Dupfinder is a small tool I wrote that provides just one command: find-dups. It can find duplicate files by their content; it ignores the filenames.

It happened that one day I found some old backup drives and I was wondering which things I allready transferred to the new computer. There were thousands of files on those drives. There was no way I could do this all by hand. Obviously needed a program to help me with this. I found several existing solutions that would start off by calculating a hash of every single file on my hard drive, undoubtedly to create an index that will guarantee quick retrieval. Unfortunately the indexing process itself is very time consuming. I thought I could do better.

My tool postpones the hash calculation: it will only perform the calculation when file sizes are matching. Since why would I want to stream the contents of several multi-gigabyte MP4s or iso-files through a hash algorithm when I know I’m searching for a 4 KB jpg!? This results in a huge speed increase because fetching the size of a file is such a cheap operation for your computer compared to calculating a hash of what’s in the file.

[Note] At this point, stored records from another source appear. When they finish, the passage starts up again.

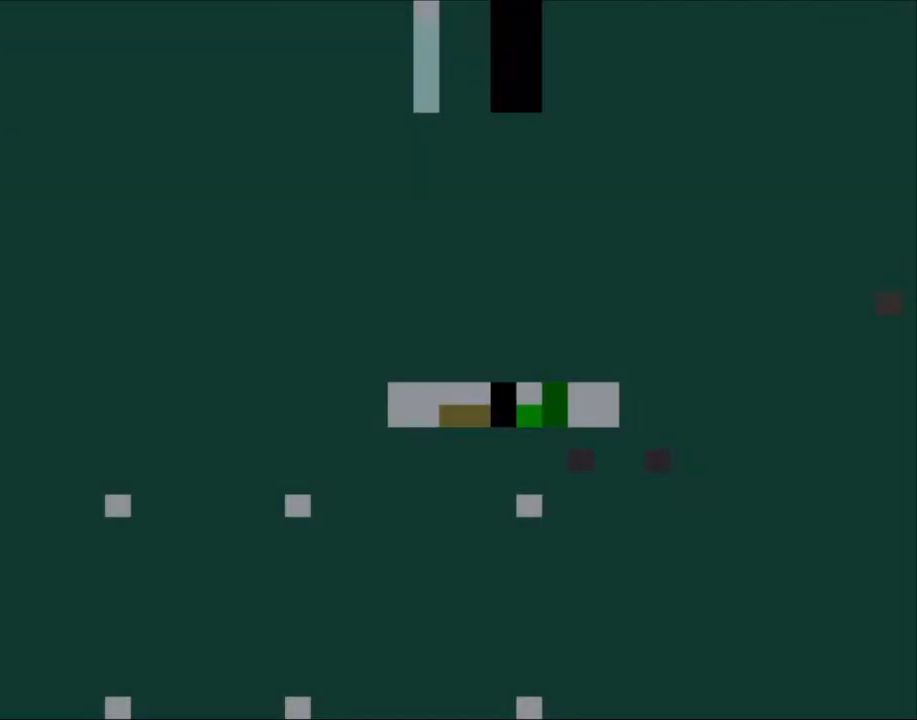
{"dt_ms": 500, "buttons": ["Y"], "events": []}
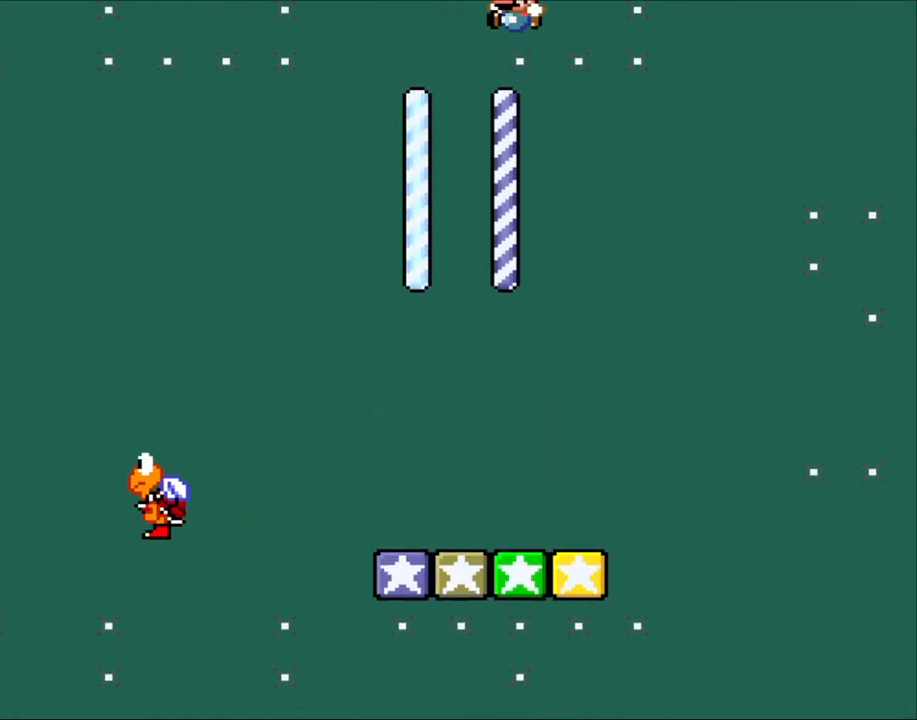
{"dt_ms": 500, "buttons": ["Y", "DPAD_RIGHT"], "events": [[83, "DPAD_LEFT", "down"], [383, "DPAD_LEFT", "up"], [500, "DPAD_RIGHT", "down"]]}
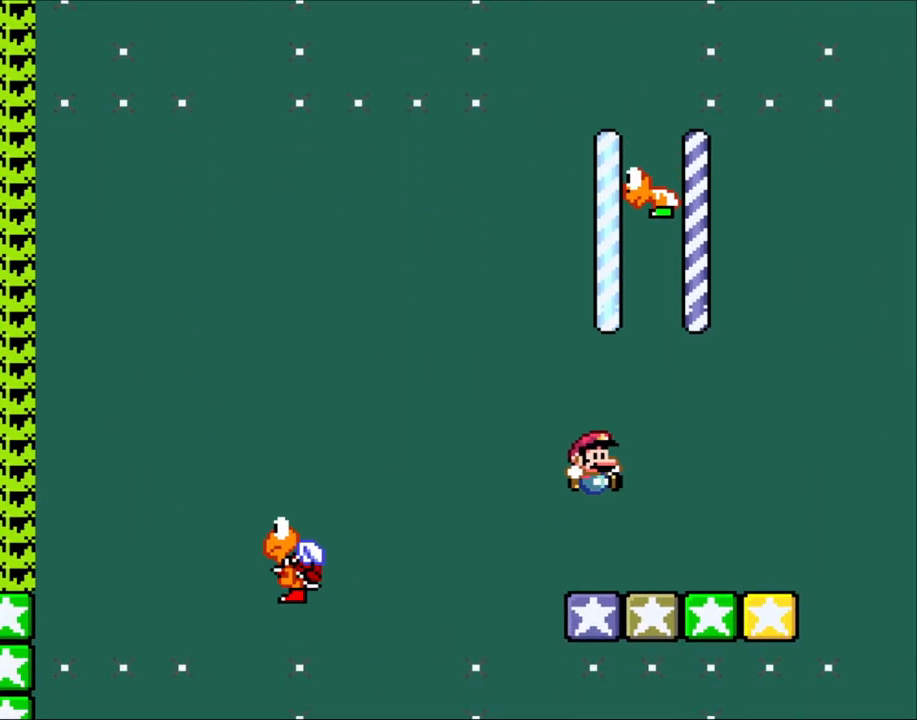
{"dt_ms": 500, "buttons": ["B", "Y", "DPAD_RIGHT"], "events": [[117, "DPAD_RIGHT", "up"], [150, "DPAD_LEFT", "down"], [367, "B", "down"], [383, "DPAD_LEFT", "up"], [467, "DPAD_RIGHT", "down"]]}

That is all it does; it does not contain any other functionality besides some output formatting options. You can instruct it to display serveral variables so that whenever a match has been found it can output the filename of the needle and/or the file found in the haystack. I used the analogy of searching for needles (certain files on the backup drive) in a haystack (a directory on my new hard drive).

find-dups [options] haystack needle...

-h, --help
-v, --[no-]verbose
-p, --print         Print 'needle', 'hay' or 'separator'; 
                    should be a comma-separated list (no spaces!)

The program keeps a big list in memory of all the files you tell it to look for. It probably wouldn’t have worked as well it in the 90s but we have gigabytes of memory these days and for me it proved not to be a problem at all.